Nordic countries are bringing about an energy transition worth copying
Stroker Geyser, near Selfoss, Iceland

What can we learn from the Nordic low-carbon energy transition, given the new US leadership vacuum on climate change? A new study by Professor Benjamin Sovacool at the University of Sussex offers some important lessons.

Trump’s stance on climate change

The Trump administration’s ‘First energy plan’ criticises the ‘burdensome’ regulations on the energy industry and aims to eliminate ‘harmful and unnecessary policies such as the Climate Action Plan’, which was introduced by President Barack Obama.

It has also deleted all mentions of climate change and global warming from the White House website.

Given the American leadership vacuum on energy and climate change, national and local planners looking to bring about energy transitions will need to look elsewhere.

Efficient societies

Five Nordic countries – Denmark, Finland, Iceland, Norway and Sweden – could hold answers for how to make the transition to a more energy efficient society generating energy through renewables.

Denmark is renowned for its pioneering use of wind energy, Finland and Sweden bioenergy, Norway hydroelectricity and Iceland geothermal energy (main image). Each country aims to be virtually ‘fossil free’ by 2050.

About 83% of electricity generation in Nordic countries is low carbon, of which 63% comes entirely from renewable sources. The Nordic countries are also facilitating other low-carbon transitions across other sectors including heat, buildings, industry and transport.
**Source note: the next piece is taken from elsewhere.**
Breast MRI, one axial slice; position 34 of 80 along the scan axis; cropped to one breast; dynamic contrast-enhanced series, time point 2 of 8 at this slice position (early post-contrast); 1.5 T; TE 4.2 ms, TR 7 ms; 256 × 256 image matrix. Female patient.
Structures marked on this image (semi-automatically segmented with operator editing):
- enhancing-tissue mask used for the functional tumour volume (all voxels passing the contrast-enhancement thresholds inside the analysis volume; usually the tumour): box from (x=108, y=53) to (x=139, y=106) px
Professor Sovacool’s study outlines broad lessons for how this transition could be replicated elsewhere and shows that, if you factor in the costs of air pollution, the energy transition pays for itself.

The bottom line

The total estimated cost of the Nordic energy transition is roughly $357 billion more than business as usual, which comes to a total of less than 1 percent of cumulative GDP between now and 2050.

Almost all of these costs will be offset by fuel savings. Even the external costs associated with the health impacts of air pollution alone in the Nordic countries (about $9 to $14 billion annually) are roughly equal to the additional investment needed to achieve a carbon neutral scenario.

Trade with Europe

Trade and interconnection with Europe play a role in allowing the Nordic countries to reach their carbon and energy targets.

Nordic electricity trade must expand considerably, underscoring the need for paralleled, coordinated grid development and interconnections with Great Britain, the Netherlands, Germany, Poland, Lithuania, Latvia and Estonia.

30-40 years to shift

Even for the Nordic countries, which are relatively wealthy, small and committed, the transition will take at least three to four more decades. Its success rests upon a number of compelling technological contingencies or breakthroughs, each of which will take time.

A few such breakthroughs include a continued phase out of nuclear power; a rapid ramping up of onshore and offshore wind energy; a spectacular diffusion of electric vehicles; a massive increase in bioenergy production and the commercialisation of industrial-scale carbon capture and storage.

On top of this, households and consumers must learn to adopt better energy management systems and industrial planners must come to install newer cement kilns, electric arc furnaces and feedstock switching for chemicals, petrochemicals and paper and pulping.

Potential obstacles

All the Nordic countries are endowed with plentiful fossil fuels that they can export to generate revenue that they funnel back into domestic decarbonisation process, coupled with a history of strong energy and climate planning and high fuel and electricity prices.

While the Nordic low-carbon transition has generally been successful and has benefited most within its society, the paper also identifies losers in the transition, including those set to lose their jobs as fossil fuels are displaced.

Other potential obstacles to be overcome are a lack of understanding among some citizens about energy and climate topics, and the outsourcing of embodied carbon emissions overseas.